Affiliation:
1. School of Engineering Science University of Chinese Academy of Sciences Beijing China
2. Institute of Porous Flow & Fluid Mechanics Chinese Academy of Sciences Langfang China
3. Research Institute of Petroleum Exploration & Development, PetroChina Beijing China
4. Qinghai Oilfield Research Institute of Petroleum Exploration & Development, PetroChina Dunhuang China
5. College of Pipeline and Civil Engineering China University of Petroleum (East China) Qingdao China
Abstract
AbstractHuff‐n‐puff (HnF) is a crucial technology for effectively enhancing the oil recovery (EOR) of tight oil reservoirs.

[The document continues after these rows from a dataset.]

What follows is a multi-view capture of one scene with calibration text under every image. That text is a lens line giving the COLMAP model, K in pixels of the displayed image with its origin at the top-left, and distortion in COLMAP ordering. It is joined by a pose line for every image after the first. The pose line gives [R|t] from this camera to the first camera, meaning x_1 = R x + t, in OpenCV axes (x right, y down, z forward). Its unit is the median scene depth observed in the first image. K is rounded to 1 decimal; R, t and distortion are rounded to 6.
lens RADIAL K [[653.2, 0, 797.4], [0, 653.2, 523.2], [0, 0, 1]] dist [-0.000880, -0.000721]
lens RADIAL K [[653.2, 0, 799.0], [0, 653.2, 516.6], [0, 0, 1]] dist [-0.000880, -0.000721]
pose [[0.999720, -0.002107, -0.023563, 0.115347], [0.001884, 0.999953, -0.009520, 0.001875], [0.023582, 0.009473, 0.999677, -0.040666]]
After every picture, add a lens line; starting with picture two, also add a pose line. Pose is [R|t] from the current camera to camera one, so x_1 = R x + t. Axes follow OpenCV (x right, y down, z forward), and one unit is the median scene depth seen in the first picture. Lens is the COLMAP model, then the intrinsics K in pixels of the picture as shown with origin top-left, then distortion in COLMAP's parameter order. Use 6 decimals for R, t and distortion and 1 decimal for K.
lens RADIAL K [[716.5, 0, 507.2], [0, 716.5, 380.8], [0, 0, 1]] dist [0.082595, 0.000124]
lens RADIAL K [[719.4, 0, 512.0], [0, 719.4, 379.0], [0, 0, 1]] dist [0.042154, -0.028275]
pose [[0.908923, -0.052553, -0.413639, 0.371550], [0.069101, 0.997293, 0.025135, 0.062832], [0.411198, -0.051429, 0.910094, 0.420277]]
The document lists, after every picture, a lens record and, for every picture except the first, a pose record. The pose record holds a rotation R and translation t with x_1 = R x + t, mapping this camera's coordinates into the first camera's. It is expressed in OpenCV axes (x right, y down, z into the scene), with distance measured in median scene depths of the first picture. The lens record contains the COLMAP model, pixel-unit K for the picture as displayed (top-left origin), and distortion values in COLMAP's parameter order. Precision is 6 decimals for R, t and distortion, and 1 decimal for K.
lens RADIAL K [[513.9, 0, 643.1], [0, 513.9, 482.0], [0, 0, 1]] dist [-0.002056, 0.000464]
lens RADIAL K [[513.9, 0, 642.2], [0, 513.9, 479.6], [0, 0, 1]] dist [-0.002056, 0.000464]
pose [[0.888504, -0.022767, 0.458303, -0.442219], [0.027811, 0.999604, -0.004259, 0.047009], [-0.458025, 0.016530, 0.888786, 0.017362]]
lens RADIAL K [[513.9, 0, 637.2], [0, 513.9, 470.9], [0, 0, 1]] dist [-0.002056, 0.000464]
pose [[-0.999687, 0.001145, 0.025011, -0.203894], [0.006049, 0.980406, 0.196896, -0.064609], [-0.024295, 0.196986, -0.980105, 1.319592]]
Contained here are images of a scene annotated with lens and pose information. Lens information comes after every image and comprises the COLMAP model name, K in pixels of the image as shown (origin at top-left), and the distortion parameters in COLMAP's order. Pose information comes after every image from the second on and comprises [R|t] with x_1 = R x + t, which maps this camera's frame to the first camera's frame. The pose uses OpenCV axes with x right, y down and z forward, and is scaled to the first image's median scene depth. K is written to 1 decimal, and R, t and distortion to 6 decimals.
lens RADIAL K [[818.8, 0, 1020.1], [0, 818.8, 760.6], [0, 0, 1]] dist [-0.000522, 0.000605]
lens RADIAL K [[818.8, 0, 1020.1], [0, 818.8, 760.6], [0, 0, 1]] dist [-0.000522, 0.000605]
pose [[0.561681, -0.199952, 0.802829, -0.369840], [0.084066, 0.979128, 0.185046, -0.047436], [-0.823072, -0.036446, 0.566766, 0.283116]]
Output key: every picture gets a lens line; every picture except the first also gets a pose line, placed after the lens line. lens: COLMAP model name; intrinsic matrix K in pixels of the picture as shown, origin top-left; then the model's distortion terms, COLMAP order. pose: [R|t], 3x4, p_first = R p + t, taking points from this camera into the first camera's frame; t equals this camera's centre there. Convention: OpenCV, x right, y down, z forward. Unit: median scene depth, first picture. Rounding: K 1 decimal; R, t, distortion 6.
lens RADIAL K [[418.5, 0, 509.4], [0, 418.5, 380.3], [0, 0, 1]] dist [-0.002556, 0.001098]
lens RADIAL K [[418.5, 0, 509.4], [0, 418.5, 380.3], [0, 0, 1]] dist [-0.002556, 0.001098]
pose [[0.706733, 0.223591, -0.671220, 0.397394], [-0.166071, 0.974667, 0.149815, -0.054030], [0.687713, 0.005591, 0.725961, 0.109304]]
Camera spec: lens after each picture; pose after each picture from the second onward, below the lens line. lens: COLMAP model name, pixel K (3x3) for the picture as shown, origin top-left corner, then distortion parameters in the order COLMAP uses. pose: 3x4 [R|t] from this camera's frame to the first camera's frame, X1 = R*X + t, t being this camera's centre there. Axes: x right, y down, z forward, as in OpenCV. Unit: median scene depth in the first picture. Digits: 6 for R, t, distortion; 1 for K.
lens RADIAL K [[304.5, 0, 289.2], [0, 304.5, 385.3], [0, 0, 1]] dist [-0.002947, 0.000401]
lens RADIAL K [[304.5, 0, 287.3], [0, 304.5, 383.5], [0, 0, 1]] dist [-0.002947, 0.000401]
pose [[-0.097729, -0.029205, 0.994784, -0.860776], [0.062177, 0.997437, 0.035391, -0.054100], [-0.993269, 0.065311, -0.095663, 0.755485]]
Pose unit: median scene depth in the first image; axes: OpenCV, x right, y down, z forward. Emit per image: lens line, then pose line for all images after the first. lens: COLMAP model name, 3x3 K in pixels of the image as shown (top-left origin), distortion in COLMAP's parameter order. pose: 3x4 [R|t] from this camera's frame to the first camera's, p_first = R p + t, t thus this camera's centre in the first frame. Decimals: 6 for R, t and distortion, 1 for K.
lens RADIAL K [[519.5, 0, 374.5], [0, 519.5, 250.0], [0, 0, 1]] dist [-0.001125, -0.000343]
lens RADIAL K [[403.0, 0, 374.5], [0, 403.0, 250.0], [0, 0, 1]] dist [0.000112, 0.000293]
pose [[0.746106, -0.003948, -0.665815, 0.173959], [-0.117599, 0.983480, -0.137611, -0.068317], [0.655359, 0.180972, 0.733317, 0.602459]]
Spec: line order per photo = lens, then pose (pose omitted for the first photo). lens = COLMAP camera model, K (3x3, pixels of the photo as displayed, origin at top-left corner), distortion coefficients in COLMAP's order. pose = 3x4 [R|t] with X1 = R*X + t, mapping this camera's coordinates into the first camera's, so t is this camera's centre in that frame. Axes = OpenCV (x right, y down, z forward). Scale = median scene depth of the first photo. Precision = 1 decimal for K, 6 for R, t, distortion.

Soaking period is the primary platform for injection medium interacting with formation fluid and reservoir rock in HnF. Elucidating the micro‐percolation mechanism of the soaking period is immensely significant for guiding oilfield production practices. The present study established a physical simulation method combining HnF experiments with nuclear magnetic resonance to reveal the microscopic percolation mechanisms, including water, fracturing fluid, and surfactant. Furthermore, the impacts of soaking time, HnF cycles, wettability, and pore structure on oil recovery degree were quantified. The results demonstrate the crucial significance of wettability and pore structure in the soaking period. The dominant mechanism during water HnF in reservoirs characterized by well‐connected pore networks and minimal clay pores is micropore imbibition, while conversely, macropore displacement plays a predominant role. The oil recovery degree of fracturing fluid HnF primarily relies on mitigating solid‐fluid forces within macropores. The surfactant HnF in preferential water‐ and oil‐wet reservoirs is primarily governed by oil films stripped from macropore walls and micropore imbibition, respectively. Specifically, water and fracturing fluid HnF are suitable for shorter soaking time and fewer HnF cycles, whereas the surfactant HnF exhibits an inverse relationship.